*** Opening of RECORD EXTRACTS ***

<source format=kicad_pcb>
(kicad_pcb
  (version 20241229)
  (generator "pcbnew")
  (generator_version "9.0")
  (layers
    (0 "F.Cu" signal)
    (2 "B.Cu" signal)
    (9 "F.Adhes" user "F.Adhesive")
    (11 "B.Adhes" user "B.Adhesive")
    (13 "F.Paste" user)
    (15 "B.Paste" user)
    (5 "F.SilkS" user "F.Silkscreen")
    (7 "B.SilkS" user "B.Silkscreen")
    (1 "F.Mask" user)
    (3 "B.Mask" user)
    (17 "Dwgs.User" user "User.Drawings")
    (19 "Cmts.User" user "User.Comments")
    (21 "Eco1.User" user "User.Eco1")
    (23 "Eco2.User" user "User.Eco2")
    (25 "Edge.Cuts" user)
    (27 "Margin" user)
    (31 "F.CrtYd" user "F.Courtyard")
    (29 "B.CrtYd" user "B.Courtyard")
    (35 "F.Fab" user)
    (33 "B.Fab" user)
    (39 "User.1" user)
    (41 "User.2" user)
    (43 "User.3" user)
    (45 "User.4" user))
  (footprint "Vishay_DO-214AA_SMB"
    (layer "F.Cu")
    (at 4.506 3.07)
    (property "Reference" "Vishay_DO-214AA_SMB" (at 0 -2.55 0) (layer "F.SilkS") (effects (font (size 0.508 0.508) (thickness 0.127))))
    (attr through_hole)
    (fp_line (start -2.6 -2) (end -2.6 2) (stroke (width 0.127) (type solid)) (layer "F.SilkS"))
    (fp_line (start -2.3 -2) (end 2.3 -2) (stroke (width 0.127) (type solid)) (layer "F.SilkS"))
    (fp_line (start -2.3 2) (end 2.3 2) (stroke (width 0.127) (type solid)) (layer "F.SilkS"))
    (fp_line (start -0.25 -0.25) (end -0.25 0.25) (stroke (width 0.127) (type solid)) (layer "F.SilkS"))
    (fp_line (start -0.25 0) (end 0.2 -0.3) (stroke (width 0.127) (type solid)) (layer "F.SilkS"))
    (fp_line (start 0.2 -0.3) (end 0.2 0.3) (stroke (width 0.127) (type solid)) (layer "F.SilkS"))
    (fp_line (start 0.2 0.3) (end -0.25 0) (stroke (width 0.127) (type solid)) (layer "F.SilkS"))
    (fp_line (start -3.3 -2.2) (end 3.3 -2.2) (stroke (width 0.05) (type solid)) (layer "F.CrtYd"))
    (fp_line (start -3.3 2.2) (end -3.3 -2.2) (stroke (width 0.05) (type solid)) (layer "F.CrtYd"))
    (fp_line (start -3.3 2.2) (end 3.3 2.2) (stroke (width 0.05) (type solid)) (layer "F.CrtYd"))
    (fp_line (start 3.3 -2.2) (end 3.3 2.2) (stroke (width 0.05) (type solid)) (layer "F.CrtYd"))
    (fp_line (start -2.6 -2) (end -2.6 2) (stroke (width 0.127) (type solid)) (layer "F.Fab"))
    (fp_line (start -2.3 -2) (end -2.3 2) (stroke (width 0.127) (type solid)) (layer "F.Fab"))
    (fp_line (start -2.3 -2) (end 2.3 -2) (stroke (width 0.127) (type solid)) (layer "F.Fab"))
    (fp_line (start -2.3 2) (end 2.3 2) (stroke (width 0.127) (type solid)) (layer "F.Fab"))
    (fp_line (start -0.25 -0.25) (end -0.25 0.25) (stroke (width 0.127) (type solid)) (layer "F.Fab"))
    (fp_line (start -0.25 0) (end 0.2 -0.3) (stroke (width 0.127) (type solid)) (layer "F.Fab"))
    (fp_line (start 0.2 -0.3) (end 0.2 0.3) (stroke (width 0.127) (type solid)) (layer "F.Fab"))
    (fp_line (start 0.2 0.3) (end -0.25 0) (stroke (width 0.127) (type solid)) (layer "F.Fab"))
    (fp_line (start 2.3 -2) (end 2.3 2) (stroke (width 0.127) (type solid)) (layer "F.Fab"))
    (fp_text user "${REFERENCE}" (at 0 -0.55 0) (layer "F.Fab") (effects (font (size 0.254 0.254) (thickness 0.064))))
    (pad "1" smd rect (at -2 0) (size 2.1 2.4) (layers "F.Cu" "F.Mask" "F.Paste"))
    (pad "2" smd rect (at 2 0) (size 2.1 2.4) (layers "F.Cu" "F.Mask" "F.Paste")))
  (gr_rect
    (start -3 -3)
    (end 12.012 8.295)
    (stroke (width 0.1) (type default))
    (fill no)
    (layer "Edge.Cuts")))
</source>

*** Close of RECORD EXTRACTS ***
*** Opening of RECORD EXTRACTS ***

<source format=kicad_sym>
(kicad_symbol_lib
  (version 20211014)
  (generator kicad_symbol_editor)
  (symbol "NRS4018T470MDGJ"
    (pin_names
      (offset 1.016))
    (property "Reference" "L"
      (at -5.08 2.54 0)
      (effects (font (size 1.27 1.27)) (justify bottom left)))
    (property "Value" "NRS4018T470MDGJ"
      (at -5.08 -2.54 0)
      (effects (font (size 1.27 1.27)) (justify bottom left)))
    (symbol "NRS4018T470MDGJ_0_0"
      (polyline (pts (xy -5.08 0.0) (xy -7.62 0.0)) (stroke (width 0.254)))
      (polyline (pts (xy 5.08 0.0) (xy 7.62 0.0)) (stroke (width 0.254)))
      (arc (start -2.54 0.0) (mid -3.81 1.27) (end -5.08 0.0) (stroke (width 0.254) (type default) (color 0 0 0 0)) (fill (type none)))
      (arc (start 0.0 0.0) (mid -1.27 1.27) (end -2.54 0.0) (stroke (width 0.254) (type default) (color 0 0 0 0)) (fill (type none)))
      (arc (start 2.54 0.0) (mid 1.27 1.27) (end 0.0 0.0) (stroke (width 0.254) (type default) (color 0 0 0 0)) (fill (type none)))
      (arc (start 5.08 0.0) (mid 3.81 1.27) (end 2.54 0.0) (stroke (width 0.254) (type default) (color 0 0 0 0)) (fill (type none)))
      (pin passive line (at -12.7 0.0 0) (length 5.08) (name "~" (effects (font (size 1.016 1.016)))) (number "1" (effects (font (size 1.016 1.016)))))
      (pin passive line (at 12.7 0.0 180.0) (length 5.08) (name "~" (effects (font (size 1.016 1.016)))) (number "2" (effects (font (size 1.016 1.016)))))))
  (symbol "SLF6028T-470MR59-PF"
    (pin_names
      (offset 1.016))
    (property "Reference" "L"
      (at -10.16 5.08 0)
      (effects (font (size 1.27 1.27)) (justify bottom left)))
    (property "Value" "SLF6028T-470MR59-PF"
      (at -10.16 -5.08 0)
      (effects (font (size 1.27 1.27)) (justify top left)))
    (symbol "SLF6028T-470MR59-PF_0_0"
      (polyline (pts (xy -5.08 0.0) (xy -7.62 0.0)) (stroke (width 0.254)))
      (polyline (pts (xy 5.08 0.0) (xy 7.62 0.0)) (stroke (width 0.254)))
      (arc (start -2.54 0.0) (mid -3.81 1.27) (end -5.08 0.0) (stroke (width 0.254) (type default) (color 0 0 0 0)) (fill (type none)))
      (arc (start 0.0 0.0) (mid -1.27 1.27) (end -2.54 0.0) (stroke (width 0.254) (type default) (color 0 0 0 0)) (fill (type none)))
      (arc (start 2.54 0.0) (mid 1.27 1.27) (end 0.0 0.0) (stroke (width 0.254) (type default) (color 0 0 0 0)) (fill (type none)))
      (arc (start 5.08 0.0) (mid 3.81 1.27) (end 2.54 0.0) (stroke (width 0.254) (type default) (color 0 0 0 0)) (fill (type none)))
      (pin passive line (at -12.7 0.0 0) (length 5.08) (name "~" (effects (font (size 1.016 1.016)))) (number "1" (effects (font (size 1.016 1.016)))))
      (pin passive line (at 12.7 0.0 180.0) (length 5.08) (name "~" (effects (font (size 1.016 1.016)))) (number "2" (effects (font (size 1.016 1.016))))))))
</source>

*** Close of RECORD EXTRACTS ***

[DESCRIPTION OF THE TASK]:
Your answer should be the lines of the material above that include "Silkscreen".

[RESPONSE TO THE EXERCISE]:
    (5 "F.SilkS" user "F.Silkscreen")
    (7 "B.SilkS" user "B.Silkscreen")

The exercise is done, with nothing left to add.